───── Data ─────

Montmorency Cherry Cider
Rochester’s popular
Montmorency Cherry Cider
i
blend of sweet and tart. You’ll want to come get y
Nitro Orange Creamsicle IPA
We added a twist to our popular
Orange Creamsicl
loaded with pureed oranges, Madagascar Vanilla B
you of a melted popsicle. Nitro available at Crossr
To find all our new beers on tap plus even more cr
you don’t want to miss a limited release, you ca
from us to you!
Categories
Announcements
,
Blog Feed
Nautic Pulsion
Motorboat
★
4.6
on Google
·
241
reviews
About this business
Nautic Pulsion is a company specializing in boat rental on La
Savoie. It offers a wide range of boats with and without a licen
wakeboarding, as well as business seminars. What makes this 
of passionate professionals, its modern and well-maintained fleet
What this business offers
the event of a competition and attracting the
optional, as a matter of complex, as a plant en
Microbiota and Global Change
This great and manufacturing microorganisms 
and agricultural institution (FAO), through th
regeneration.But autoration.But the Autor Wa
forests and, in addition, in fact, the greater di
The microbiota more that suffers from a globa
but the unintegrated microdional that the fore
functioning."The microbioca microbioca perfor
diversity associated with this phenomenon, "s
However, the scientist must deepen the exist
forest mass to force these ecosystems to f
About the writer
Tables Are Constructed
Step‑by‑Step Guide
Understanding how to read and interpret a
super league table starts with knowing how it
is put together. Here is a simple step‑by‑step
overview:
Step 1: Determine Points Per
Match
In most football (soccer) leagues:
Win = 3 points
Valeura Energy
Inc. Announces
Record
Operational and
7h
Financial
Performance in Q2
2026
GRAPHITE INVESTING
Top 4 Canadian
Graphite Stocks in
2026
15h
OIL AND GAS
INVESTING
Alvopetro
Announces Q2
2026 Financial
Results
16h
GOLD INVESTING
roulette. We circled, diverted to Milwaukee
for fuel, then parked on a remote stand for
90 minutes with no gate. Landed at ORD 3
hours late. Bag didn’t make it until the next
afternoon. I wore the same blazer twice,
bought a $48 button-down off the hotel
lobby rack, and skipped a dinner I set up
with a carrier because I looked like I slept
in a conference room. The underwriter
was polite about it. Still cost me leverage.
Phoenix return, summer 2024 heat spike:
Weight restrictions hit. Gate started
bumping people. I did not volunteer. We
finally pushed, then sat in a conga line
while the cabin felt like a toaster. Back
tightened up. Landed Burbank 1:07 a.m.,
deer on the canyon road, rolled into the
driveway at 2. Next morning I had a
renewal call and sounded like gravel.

─────

- [Exercise goal] Please print every line of the rows above character for character, without any changes.

- [Response to the exercise]
Montmorency Cherry Cider
Rochester’s popular
Montmorency Cherry Cider
i
blend of sweet and tart. You’ll want to come get y
Nitro Orange Creamsicle IPA
We added a twist to our popular
Orange Creamsicl
loaded with pureed oranges, Madagascar Vanilla B
you of a melted popsicle. Nitro available at Crossr
To find all our new beers on tap plus even more cr
you don’t want to miss a limited release, you ca
from us to you!
Categories
Announcements
,
Blog Feed
Nautic Pulsion
Motorboat
★
4.6
on Google
·
241
reviews
About this business
Nautic Pulsion is a company specializing in boat rental on La
Savoie. It offers a wide range of boats with and without a licen
wakeboarding, as well as business seminars. What makes this 
of passionate professionals, its modern and well-maintained fleet
What this business offers
the event of a competition and attracting the
optional, as a matter of complex, as a plant en
Microbiota and Global Change
This great and manufacturing microorganisms 
and agricultural institution (FAO), through th
regeneration.But autoration.But the Autor Wa
forests and, in addition, in fact, the greater di
The microbiota more that suffers from a globa
but the unintegrated microdional that the fore
functioning."The microbioca microbioca perfor
diversity associated with this phenomenon, "s
However, the scientist must deepen the exist
forest mass to force these ecosystems to f
About the writer
Tables Are Constructed
Step‑by‑Step Guide
Understanding how to read and interpret a
super league table starts with knowing how it
is put together. Here is a simple step‑by‑step
overview:
Step 1: Determine Points Per
Match
In most football (soccer) leagues:
Win = 3 points
Valeura Energy
Inc. Announces
Record
Operational and
7h
Financial
Performance in Q2
2026
GRAPHITE INVESTING
Top 4 Canadian
Graphite Stocks in
2026
15h
OIL AND GAS
INVESTING
Alvopetro
Announces Q2
2026 Financial
Results
16h
GOLD INVESTING
roulette. We circled, diverted to Milwaukee
for fuel, then parked on a remote stand for
90 minutes with no gate. Landed at ORD 3
hours late. Bag didn’t make it until the next
afternoon. I wore the same blazer twice,
bought a $48 button-down off the hotel
lobby rack, and skipped a dinner I set up
with a carrier because I looked like I slept
in a conference room. The underwriter
was polite about it. Still cost me leverage.
Phoenix return, summer 2024 heat spike:
Weight restrictions hit. Gate started
bumping people. I did not volunteer. We
finally pushed, then sat in a conga line
while the cabin felt like a toaster. Back
tightened up. Landed Burbank 1:07 a.m.,
deer on the canyon road, rolled into the
driveway at 2. Next morning I had a
renewal call and sounded like gravel.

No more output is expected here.